- Born: 16 August 1927 Sasaram, Bihar and Orissa Province, British India
- Died: 20 October 1992 (aged 65)
- Occupations: Professor (Patna University); Author;
- Writing career
- Notable work: Loha Singh;

= Rameshwar Singh Kashyap =

Bhojpuri playwright and professor (1927–1992)
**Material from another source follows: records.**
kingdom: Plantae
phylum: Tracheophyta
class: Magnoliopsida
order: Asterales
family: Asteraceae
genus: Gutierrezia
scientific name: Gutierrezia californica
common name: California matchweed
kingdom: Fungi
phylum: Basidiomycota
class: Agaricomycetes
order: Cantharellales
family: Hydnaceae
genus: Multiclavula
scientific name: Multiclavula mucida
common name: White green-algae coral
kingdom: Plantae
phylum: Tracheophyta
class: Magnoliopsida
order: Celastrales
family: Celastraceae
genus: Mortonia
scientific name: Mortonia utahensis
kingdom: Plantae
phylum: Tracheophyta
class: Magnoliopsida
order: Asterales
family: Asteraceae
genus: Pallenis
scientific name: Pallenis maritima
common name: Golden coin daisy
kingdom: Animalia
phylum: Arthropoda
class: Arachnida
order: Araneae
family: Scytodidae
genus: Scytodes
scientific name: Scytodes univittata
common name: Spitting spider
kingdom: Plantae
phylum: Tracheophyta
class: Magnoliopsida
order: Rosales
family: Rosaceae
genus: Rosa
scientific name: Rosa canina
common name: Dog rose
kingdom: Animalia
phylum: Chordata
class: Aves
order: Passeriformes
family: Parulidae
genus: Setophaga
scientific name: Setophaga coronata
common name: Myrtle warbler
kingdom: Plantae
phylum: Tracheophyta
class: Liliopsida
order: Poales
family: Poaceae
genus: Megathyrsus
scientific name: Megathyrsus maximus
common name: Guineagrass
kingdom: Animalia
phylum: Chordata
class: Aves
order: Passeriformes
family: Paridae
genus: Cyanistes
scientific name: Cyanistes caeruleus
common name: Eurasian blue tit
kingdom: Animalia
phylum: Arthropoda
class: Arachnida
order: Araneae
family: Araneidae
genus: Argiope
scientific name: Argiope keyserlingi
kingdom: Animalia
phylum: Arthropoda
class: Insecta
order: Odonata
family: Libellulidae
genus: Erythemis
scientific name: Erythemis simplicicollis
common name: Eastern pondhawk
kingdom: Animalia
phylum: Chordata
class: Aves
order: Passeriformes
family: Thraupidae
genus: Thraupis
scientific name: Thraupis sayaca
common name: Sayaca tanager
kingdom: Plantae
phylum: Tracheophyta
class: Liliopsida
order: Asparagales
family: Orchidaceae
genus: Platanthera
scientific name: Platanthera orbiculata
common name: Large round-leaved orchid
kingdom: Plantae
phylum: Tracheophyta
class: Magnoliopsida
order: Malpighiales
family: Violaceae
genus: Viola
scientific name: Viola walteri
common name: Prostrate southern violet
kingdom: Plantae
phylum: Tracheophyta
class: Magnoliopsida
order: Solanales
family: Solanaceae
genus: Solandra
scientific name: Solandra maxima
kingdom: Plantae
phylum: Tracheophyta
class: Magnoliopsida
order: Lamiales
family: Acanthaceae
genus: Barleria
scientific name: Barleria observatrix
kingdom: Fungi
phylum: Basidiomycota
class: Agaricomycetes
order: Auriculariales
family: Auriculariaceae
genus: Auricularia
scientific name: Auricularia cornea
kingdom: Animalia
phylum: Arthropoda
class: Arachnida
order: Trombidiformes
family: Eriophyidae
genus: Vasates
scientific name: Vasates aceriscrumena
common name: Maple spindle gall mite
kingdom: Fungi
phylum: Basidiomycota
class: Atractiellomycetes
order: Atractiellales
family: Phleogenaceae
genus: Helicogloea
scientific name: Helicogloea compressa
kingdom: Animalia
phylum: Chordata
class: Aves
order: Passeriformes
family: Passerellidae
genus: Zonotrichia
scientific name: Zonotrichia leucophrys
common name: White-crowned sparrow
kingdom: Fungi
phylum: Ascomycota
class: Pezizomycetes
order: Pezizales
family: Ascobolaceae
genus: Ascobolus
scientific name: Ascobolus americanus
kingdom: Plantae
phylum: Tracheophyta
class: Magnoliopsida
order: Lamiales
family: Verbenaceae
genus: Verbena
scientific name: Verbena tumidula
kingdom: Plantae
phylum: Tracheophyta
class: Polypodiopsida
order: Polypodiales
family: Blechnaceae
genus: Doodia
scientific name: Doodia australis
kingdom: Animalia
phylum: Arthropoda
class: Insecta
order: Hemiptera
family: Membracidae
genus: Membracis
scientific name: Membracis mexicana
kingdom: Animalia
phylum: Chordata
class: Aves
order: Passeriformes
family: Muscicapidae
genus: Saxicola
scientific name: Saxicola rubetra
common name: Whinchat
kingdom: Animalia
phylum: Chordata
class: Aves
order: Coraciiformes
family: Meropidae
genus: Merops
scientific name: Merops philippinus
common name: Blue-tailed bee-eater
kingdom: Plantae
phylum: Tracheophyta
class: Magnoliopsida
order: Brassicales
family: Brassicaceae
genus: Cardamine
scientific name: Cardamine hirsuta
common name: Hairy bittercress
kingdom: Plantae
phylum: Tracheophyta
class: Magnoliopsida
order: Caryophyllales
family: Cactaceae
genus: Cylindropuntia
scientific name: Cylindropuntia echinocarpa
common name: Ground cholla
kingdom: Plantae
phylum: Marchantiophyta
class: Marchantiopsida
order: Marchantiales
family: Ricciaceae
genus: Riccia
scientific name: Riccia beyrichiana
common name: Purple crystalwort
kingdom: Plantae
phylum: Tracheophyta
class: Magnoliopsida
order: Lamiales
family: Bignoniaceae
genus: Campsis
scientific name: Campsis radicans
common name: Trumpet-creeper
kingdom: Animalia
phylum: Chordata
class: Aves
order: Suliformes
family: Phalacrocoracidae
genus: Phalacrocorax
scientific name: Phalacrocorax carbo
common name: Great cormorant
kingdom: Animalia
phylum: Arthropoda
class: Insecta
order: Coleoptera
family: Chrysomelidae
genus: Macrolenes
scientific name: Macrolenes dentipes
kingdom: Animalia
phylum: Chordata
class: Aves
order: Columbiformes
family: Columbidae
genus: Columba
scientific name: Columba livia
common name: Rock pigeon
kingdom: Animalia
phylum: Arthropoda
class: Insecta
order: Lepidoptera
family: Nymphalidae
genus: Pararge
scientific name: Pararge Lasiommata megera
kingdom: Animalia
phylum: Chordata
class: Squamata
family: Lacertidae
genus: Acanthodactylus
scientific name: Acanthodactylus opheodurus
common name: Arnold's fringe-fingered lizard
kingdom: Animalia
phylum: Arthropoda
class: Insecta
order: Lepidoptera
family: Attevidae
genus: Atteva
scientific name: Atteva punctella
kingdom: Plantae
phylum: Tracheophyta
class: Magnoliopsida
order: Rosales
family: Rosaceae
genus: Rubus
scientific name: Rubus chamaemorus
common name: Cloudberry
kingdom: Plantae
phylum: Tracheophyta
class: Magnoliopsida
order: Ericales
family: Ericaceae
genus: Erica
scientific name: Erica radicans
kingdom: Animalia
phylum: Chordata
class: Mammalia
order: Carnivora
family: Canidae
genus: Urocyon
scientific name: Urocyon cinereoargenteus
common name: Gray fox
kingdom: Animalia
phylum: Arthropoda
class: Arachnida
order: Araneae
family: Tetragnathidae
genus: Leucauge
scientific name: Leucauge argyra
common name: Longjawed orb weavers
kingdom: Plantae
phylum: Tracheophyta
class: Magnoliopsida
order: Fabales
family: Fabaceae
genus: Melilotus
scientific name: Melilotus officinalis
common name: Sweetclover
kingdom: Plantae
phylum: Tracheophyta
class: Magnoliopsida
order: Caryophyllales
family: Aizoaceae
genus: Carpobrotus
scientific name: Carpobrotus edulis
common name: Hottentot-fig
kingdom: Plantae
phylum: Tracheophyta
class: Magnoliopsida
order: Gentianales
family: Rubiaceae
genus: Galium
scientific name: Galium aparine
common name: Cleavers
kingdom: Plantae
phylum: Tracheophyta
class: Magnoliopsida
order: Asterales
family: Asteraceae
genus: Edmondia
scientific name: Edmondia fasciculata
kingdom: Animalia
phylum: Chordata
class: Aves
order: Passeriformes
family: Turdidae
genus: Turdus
Rameshwar Singh Kashyap (16 August 1927 – 20 October 1992) was a Bhojpuri playwright, screenwriter and professor of Hindi at Patna University. He is best known for his Bhojpuri play Loha Singh which was gained immense popularity on Radio in 1970s. He was awarded the Padma Shri in 1991.

==Life==

=== Early life and education ===
Kashyap was born in 1927 in Semra, a village in Sasaram of Bihar. His father, Rai Bahadur Janaki, was a DSP in the British Government and his mother's name was Ramasakhi Devi. He started in early education in Navgachia in Munger district of Bihar and also completed his Matriculation from Munger Town school. He completed his Bachelor of Arts in 1948 and Master of Arts in 1950 from Patna University and later became the professor of Hindi at B.N. College in Patna University, later he became professor of a college in Arrah and also retired from there.

=== Career ===
His career as a writer started in 1942, his first Hindi composition was published in monthly journal Kishor in Patna. Later he got popularity for his writing like Bhojpuri play Loha Singh. In 1960s his Bhojpuri short story Machhri was published in the April edition of weekly journal Anjor. In 1991 he was honoured with Padma Shree award.

=== Death ===
He died in 1992 due to diabetes.

==Filmography==

- He starred as Loha Singh in the movie Loha Singh based on his play.

== Works ==

- Loha Singh
- Tasalwā Tor ki Mor
- Nilkantha Nirala
- Prabhat Varnan (Poem)
- Machhari (Short Story)
- Bhauji Se Bhent (Play)

==Awards==

- Padma Shri, in 1991 in the field of literature.